▸ **Passage provided**
Microsoft SQL Server 2005 Integration Services

Each of the components in this section are source adapters.

DataReader Source

The DataReader Source Adapter provides a way to retrieve rows from a database table resulting from a SQL query. Table 20.1 provides the standard profile for this component.

Table 20.1. The DataReader Source Profile

Property

Value

Description

Component Type

Source

 

Has Custom Editor

No

 

Internal File I/O

No

 

Output Types

Asynchronous

 

Threading

Single

 

Managed

Yes

 

Number Outputs

1

 

Number Inputs

0

 

Requires Connection Manager

Yes

ADO.NET Connection Manager

Supports Error Routing

Yes

 

Constraints

Managed Adapters

Generally, managed adapters slower compared to ODBC or OLEDB Query processing

Setting Up the DataReader Source Adapter

To set up the DataReader Source Adapter, you must create a valid ADO.NET Connection Manager, which you select on the Connection Managers tab in the DataReader Source designer. Next, click on the Component Properties tab and type the SQL query you want to use in the SqlCommand property. Figure 20.7 shows the Advanced Editor for the DataReader Source Adapter with the query in the generic String Value Editor.

Figure 20.7. The DataReader Source Adapter uses a query to fetch rows

Tip

Only the more masochistic among us enjoy typing complex SQL queries into tiny editors. Because the Advanced Editor is a generic designer and SQL queries are string properties, the default editor is, unfortunately and unavoidably, an edit box. So, to create the query, open SQL Server Management Studio, and build the query there. Or, you can use the query builder that you launch from the SQL Task, and then copy/paste the query into the SqlQuery property.

There is little complexity here. The DataReader Source Adapter has one property, SqlCommand, which it uses to retrieve rows. The type and number of columns is defined by the query. The columns you select in the query are the columns available for downstream components.

Note

Certain terms such as upstream, downstream, and backpressure have come into the vocabulary of Integration Services. Mostly, they are analogic with their physical pipeline counterparts.

The IsSorted and SortKeyPosition Properties

The DataReader Source Adapter, like other components, has an important property that might easily go unnoticed called IsSorted. Some components, like Merge and MergeJoin, require rows arriving at their inputs to be sorted. This property tells the Data Flow Task that the output from the DataReader Source Adapter is sorted. Obviously, that's not enough information to be useful because it doesn't tell you how they are sorted or on what column. Therefore, there is also a property on columns called SortKeyPosition, where you can specify if the column is sorted, in what column rank (column sorted 1st, 2nd, or 3rd) and in what order (ascending/descending).

Note

The output of a component can only be sorted if it is asynchronous. The reason for this is because synchronous transforms can only process rows as they arrive on their outputs. They cannot change the order of rows.

▸ **Required actions**
- A) In the DataReader Source passage, do the following statements agree with the text? (i) Setting up the DataReader Source Adapter requires a valid ADO.NET Connection Manager. (ii) The columns chosen in the query determine which columns downstream components can use. (iii) Synchronous transforms are able to change the order of rows. For each one, answer yes or no and quote the words from the text that decide it.
- B) Carry the DataReader Source passage forward from its last sentence.

▸ **Material**
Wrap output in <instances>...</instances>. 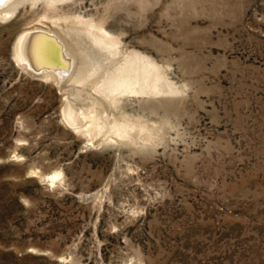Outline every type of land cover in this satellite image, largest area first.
I'll return each mask as SVG.
<instances>
[{"label": "rangeland", "instance_id": "1", "mask_svg": "<svg viewBox=\"0 0 264 264\" xmlns=\"http://www.w3.org/2000/svg\"><path fill=\"white\" fill-rule=\"evenodd\" d=\"M6 10L0 264H264V0ZM138 56L169 87L112 93ZM92 117L131 134L87 133Z\"/></svg>", "mask_w": 264, "mask_h": 264}, {"label": "bare ground", "instance_id": "2", "mask_svg": "<svg viewBox=\"0 0 264 264\" xmlns=\"http://www.w3.org/2000/svg\"><path fill=\"white\" fill-rule=\"evenodd\" d=\"M9 13H11V11L6 10L0 12V15H5ZM89 35L92 37L93 42L98 47L104 50H108L113 56L118 54V50L114 49L116 47L114 41L110 39V37H108L104 30L100 29L99 27L97 28V26H95L93 23H88V36ZM154 66L148 63L144 58H141L139 56L135 58L129 57L128 60L125 61V63L118 66L115 75L110 82V91L115 94L123 92L146 94L153 91H160L162 89H165L166 87H169L170 81H167L165 75L163 74L162 70H160V68L158 69ZM99 119H95L94 117H92V126L91 129L87 131V133L99 131L101 132V129L104 130L106 128H109L110 131H114L115 134L119 137L127 138V136L129 137V135L131 134V128L127 125L125 126V124L118 123L117 125L109 126L106 120L104 123H100ZM70 121L71 123L79 125L78 119H74V122L72 120Z\"/></svg>", "mask_w": 264, "mask_h": 264}, {"label": "water", "instance_id": "3", "mask_svg": "<svg viewBox=\"0 0 264 264\" xmlns=\"http://www.w3.org/2000/svg\"><path fill=\"white\" fill-rule=\"evenodd\" d=\"M11 1H13V0H0V7L7 5ZM27 36H32V35H27ZM24 40H25V38H24Z\"/></svg>", "mask_w": 264, "mask_h": 264}]
</instances>
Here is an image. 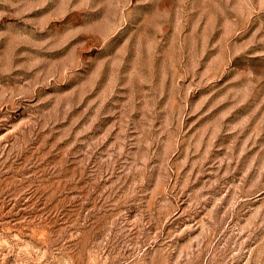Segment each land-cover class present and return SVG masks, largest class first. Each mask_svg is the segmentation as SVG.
<instances>
[{
	"label": "rangeland",
	"instance_id": "obj_1",
	"mask_svg": "<svg viewBox=\"0 0 264 264\" xmlns=\"http://www.w3.org/2000/svg\"><path fill=\"white\" fill-rule=\"evenodd\" d=\"M0 264H264V0H0Z\"/></svg>",
	"mask_w": 264,
	"mask_h": 264
}]
</instances>
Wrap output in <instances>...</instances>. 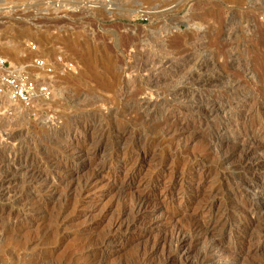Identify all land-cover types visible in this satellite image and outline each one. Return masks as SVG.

▸ **Outputs by task**
- A)
(i) Yes: "To set up the DataReader Source Adapter, you must create a valid ADO.NET Connection Manager"
(ii) Yes: "The columns you select in the query are the columns available for downstream components."
(iii) No: "They cannot change the order of rows."

- B)
In the sample solution, S20 - StockComponents, there is a package called DataReaderSource.dtsx. That package has a DataReader Source Adapter with a query that is abbreviated as follows:

SELECT Sales.Customer.CustomerType, Sales.CustomerAddress.CustomerID, ... FROM ... ORDER BY Sales.Customer.CustomerType ASC, Sales.Customer.CustomerID ASC

This is a simple query for building a customer list for all customers living in Bothell, Washington. The ORDER BY clause is important here because it causes the resultset to be sorted on two columns, CustomerType and CustomerID. To represent this sort order in the DataReader Source Adapter (or any other component that generates sorted rows), you set the value of the SortKeyPosition property, as shown in Figure 20.8.

Figure 20.8. Use SortKeyPosition to indicate column rank and sort order

Notice the SortKeyPosition property for the CustomerID column has the value of 2. The SortKeyPosition property on the CustomerType column is not shown, but it has the value of 1. Positive sort key positions mean that the column is sorted in ascending order. A sort key position of zero means the column is not sorted and a negative sort key position means that the column is sorted in descending order. Finally, the numbers for the sort key positions must start with 1 or -1 and increase by 1. The following are valid sequences for defining the sort key positions for columns followed by an explanation. Each number represents the value for the SortKeyPosition for a different column.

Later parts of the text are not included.